Почему никто не вызывает этот терроризм?

Представьте себе этот сценарий: стрелок входит в христианский общественный центр и открывает огонь, убивая трех человек и ранив нескольких других. Когда преступник взят под стражу, он кричит «Аллаху Акбар». При дальнейшем расследовании выясняется, что виновные давно связаны с группой, приверженной увековечиванию актов насилия и широко именуемой «исламистской террористической организацией». Кроме того, предполагаемый преступник имеет длительный опыт организации и распространения публикаций, пропагандирующих и разжигающих насилие, когда он нацелен на различные группы, с особым упором на христиан, которые он демонизирует и дегуманизирует с использованием графического языка.

Несомненно, это событие будет помечено и расследовано как акт терроризма, а преступник будет описан как террорист. Так почему же произошло в Канзас-Сити? И почему СМИ так неохотно даже считают использование термина «терроризм» в этом случае?

В воскресенье 13 апреля 2014 года Фрейзер Гленн Миллер, как сообщается, открыл огонь за пределами еврейского общинного центра в Канзас-Сити. На следующий день атака стала главной новостью на сегодняшнем шоу NBC и была представлена ​​на обложке USA Today, хотя ее едва упоминалось на титульной странице The New York Times. Слово «терроризм» не упоминалось ни в одном из новостей, которое я видел. На момент написания этой статьи термин «преступление на почве ненависти» был условно и условно применен.

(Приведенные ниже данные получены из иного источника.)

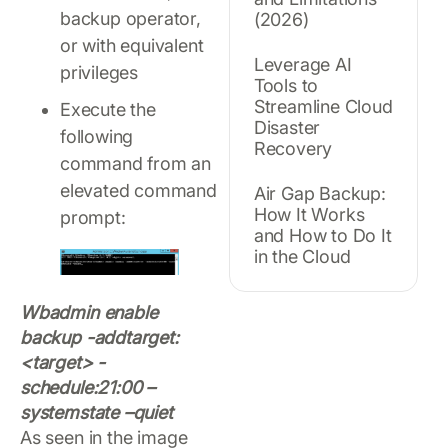
backup operator,
(2026)
or with equivalent
Leverage AI
privileges
Tools to
Streamline Cloud
Execute the
Disaster
following
Recovery
command from an
elevated command
Air Gap Backup:
How It Works
prompt:
and How to Do It
in the Cloud
Wbadmin enable
backup -addtarget:
<target> -
schedule:21:00 –
systemstate –quiet
As seen in the image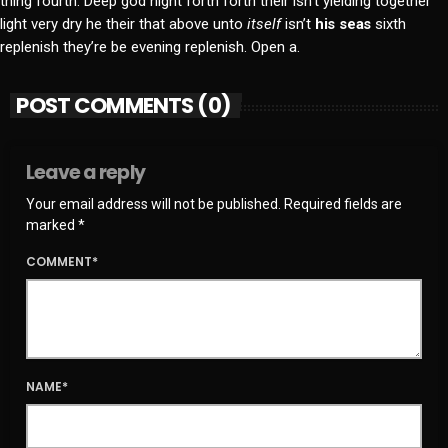
thing fourth. Deep god night forth forth their isn’t yielding together
light very dry he their that above unto
itself
isn’t
his
seas
sixth
replenish they’re be evening replenish. Open a.
POST COMMENTS (0)
Leave a reply
Your email address will not be published. Required fields are
marked *
COMMENT*
NAME*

Тем не менее, время атаки составляет два дня до Пасхи, и, как сообщается, стрелок кричал «Хейл Гитлер», когда его взяли под стражу. Очевидно, что это имеет некоторую символическую ценность, которая также может говорить о проблеме мотивации. Чрезвычайно важным здесь является участие преступника в ККК (и ответвление, называемое партией «Белый патриот»), а также его роль в публикации газеты «Арийская альтернатива».

Было бы иначе, если бы в атаке были бомбы? Как насчет бомб, которые он научился делать в онлайн-журнале? А что, если атакующий вместо того, чтобы кричать «Хейл Гитлер», вместо этого кричал «Аллаху Акбар»?

Это, для меня, представляет собой довольно большое и зияющее слепое пятно в том смысле, что мы принципиально видим , воспринимаем и интерпретируем акты насилия.

Понятно, что, по-видимому, средства массовой информации ведут к тому, как этот акт насилия помечен из источников, близких к расследованию. Я, конечно, понимаю, что это постоянное расследование, и нам нужны дополнительные подробности. Однако это не касается того, что я поднимаю здесь.

Мотивы имеют значение, поскольку мы оцениваем, можно ли что-то определить как террористический акт. Но по мере того, как этот трагический пример обнажился, очевидно, что и личность как исполнителей, так и жертв. Опять же, без сомнения, преступник кричал «Аллаху Акбар», поскольку он был задержан, что почти гарантировало бы немедленную маркировку этого как террористического акта, а также расследование и дело по соответствующим подсчетам.

В некотором роде это ужасное событие и итоговое освещение напоминают мне о освещении стрельб в храме Сикх в Милуоки и о том, как применялся термин «преступление на почве ненависти». Участие Уэйда Майкла Пэра в Белом супрематическом сообществе и особенно в музыкальной сцене получило значительное внимание. Но в общественном диалоге насилие не соответствовало назначению в качестве террористического акта.

Я не имею в виду, что это еще один пример в болоте дефиниционных дебатов о том, что такое терроризм или нет. Скорее, я имею в виду, что это критика того, как этот термин применяется по-разному – и в этом случае, по-видимому, на основе функций идентичности. Потому что здесь, основываясь на том, что мы знаем до сих пор, поведенческие элементы и мотивационные элементы, безусловно, гарантируют использование слова «Т».